Unless you've been in a coma, you know gasoline prices have risen by about 41 cents per gallon this year, more than 5.3 cents per week.

By April Fool's Day a gallon of regular will cost just about $4, and at this rate, $5 by Election Day. In California, premium is already more than $5. Amazingly, supply and demand has had nothing to do with this rocket-like climb in prices.

Much of the country experienced a mild winter, resulting in a surplus of crude oil. As gas prices have risen, Americans are driving less, and with more efficient cars on the road, gas consumption has dropped.

Speculation and jitters over the possibility of Iran blockading the Strait of Hormuz have pushed up the cost of crude, but stock market pressure and heightened tension in the Mideast doesn't come close to explaining the price rise at the pump.

On Feb. 12, Saudi Arabia promised increased production to match the shortfall caused by Iranian oil being withheld from the world market.

Their pledge did little to slow down the rate of growth in gas prices, even though for now and the near future, oil supply will remain stable.
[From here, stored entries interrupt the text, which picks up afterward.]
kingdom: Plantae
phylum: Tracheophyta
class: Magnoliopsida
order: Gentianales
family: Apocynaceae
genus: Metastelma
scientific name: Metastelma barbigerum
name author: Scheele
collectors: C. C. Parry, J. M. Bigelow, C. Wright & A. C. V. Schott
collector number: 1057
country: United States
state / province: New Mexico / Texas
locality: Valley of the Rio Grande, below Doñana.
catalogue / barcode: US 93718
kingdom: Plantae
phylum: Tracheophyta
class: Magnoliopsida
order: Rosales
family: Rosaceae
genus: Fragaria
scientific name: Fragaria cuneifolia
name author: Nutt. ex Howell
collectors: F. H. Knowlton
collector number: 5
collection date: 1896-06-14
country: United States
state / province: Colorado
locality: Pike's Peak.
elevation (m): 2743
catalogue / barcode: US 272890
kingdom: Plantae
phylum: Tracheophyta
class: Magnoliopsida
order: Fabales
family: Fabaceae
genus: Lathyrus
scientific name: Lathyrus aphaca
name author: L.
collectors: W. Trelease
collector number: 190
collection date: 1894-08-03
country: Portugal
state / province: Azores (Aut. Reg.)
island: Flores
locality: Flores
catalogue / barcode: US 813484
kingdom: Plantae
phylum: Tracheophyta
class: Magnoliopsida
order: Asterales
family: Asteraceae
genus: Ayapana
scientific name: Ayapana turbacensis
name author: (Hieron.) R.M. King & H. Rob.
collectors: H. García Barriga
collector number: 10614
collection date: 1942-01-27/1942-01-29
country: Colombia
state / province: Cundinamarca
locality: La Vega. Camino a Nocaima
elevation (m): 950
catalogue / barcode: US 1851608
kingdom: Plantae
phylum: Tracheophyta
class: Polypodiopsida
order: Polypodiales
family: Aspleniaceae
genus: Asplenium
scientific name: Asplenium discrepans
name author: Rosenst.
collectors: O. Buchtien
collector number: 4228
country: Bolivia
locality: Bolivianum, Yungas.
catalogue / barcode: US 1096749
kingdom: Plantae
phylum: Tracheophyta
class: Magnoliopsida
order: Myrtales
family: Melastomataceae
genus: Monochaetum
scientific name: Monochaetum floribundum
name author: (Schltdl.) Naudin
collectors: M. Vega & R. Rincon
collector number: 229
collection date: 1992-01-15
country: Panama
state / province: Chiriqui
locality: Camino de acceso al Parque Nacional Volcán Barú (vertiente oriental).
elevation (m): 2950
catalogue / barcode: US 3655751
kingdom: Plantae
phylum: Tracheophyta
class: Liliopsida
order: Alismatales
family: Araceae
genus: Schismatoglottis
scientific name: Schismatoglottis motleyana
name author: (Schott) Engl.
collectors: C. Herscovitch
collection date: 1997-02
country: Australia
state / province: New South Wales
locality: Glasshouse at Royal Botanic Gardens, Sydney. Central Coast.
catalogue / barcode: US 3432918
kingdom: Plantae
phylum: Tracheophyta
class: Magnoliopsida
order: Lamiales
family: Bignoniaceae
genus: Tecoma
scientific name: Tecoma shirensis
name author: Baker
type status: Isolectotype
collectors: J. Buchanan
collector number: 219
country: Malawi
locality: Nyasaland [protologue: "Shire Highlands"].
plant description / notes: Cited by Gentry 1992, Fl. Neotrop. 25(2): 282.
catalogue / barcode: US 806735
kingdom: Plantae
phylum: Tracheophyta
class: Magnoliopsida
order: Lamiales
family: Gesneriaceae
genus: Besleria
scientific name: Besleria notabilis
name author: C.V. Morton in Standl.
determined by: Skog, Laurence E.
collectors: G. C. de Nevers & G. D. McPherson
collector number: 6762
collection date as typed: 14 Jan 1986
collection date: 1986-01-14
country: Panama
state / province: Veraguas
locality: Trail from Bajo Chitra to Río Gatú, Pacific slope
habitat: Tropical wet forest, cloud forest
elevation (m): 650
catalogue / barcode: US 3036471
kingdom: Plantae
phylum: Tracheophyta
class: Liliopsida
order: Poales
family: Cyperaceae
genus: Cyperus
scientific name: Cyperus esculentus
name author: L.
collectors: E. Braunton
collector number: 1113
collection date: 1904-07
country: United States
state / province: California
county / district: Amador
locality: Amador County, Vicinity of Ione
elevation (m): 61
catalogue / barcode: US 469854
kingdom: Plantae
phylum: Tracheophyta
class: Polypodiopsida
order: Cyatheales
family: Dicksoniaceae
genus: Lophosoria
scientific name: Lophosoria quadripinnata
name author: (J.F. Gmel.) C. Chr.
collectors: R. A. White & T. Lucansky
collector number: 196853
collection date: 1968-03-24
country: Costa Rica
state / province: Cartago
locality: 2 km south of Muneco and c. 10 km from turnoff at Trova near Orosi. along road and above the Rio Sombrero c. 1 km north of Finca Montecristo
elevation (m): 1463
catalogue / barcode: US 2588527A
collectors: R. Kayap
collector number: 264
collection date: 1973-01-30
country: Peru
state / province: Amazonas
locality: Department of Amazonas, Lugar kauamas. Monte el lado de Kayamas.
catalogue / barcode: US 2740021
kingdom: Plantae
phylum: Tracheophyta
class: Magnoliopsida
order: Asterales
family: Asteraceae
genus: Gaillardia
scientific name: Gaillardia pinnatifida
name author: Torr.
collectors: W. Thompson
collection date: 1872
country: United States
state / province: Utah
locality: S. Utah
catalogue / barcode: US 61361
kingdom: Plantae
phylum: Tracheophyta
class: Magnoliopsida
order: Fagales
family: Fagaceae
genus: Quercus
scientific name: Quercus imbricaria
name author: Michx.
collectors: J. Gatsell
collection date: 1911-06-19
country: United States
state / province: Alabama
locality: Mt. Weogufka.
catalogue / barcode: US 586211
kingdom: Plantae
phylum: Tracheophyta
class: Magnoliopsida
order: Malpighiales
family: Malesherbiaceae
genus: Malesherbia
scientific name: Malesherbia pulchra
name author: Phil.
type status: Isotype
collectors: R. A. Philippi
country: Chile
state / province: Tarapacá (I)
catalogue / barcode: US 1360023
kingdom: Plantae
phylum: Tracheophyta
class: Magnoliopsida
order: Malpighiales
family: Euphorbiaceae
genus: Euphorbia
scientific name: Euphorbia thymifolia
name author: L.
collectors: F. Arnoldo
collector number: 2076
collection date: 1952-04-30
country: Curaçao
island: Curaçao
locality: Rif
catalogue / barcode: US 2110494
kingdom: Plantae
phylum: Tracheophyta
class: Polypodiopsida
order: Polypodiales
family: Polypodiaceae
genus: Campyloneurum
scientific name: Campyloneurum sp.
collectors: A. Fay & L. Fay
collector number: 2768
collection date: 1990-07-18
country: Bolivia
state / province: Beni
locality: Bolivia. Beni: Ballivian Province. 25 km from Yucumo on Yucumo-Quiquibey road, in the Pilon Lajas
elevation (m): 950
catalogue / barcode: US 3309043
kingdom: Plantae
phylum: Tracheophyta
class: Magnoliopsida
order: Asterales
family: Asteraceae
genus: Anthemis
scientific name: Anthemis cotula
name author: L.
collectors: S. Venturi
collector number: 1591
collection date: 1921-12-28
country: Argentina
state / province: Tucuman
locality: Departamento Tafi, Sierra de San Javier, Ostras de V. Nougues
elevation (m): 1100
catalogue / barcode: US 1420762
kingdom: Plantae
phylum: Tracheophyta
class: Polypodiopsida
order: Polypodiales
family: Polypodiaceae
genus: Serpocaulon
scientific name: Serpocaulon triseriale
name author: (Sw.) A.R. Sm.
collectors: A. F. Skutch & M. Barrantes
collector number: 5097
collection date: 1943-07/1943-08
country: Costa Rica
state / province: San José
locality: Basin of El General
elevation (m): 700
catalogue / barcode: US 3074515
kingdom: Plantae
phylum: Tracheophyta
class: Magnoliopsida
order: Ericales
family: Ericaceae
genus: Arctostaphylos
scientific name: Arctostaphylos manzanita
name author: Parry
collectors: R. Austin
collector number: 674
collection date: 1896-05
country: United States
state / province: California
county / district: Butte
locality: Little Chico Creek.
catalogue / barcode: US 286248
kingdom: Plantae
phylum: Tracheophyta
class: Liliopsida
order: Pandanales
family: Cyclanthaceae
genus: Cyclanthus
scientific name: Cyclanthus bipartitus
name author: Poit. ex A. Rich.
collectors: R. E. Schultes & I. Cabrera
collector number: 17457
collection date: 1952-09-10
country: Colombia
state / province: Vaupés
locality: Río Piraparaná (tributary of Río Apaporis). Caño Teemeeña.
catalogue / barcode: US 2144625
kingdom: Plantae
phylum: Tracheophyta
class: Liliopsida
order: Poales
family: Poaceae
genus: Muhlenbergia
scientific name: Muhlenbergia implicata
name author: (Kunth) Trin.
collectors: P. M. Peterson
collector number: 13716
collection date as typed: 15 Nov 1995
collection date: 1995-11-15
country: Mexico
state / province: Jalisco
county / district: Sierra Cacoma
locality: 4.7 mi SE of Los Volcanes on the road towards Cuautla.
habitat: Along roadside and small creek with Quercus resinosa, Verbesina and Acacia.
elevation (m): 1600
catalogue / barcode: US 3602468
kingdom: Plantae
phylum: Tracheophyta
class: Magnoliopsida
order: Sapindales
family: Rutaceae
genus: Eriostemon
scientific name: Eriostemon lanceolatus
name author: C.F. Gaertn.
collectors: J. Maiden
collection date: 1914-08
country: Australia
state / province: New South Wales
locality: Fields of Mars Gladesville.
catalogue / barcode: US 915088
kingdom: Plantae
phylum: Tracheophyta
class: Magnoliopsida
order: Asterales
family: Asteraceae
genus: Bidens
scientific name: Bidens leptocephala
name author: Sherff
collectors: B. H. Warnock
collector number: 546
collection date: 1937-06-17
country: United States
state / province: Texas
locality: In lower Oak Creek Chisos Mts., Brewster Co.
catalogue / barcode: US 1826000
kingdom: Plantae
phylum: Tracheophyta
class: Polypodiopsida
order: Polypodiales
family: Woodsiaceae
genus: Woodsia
Increased supply and reduced demand should drive prices downward. But they have not.

If supply and demand aren't responsible for the $60 shock we get every time we fuel up the car, what is? Meet the American Petroleum Institute, lobbyists for Big Oil. In the last 20 years, API has contributed almost $1 billion to political campaigns, 80 to 90 percent of which went to Republican candidates.

This year, the API will take full advantage of the moronic Supreme Court Citizens United ruling, adding direct campaign contributions to the $7 million it spent last year to preserve tax loopholes for Big Oil. Their publicist was quoted as saying, "at the end of the day, our mission is trying to influence the policy debate."

The API has opposed every safety and environmental protection regulation affecting oil production ever to come out of Congress. It opposes all attempts to shrink the billions of dollars in tax breaks that Big Oil receives - this in the face of unprecedented profits the petroleum industry made last year, gouging you and me at the gas pump. And heaven help you if you heat your home with oil, as many of us in Carroll County do.

Last month, U.S. Rep. Ed Markey proposed legislation requiring oil coming into the United States through the proposed Keystone Oil pipeline to be sold in the United States.

But reducing our dependence on foreign oil by keeping gas refined in America here in America is too anti-American for the API, whose spokesman said, "Any effort to restrict market forces on commodities like oil and natural gas is a North Korean-style model of economics." Big Oil would rather increase its profit margin by selling it to China. If anything like supply and demand is operating to increase gas prices, it's foreign bidders looking for a bargain at our expense.

The Keystone Pipeline project is one of Big Oil's favorites. Before President Obama made his decision on it, API president Jack Gerard threatened us all, saying "the consequences will be significant" if Obama doesn't approve it. Curiously, the price began its rise one day after Obama decided that Keystone was not in the best interests of the country.

The API blames taxes for the high cost of gas. But federal gas taxes have been 18.4 cents/gallon since before 2009.

You don't need a Ph.D. to connect the dots: the API promises political consequences, Obama decides in favor of the American public and against Big Oil, and by remarkable coincidence, prices shoot up as the API blames Obama.

As my brother aptly put it, oil producers have updated the law of supply and demand: they demand more profits and we supply them.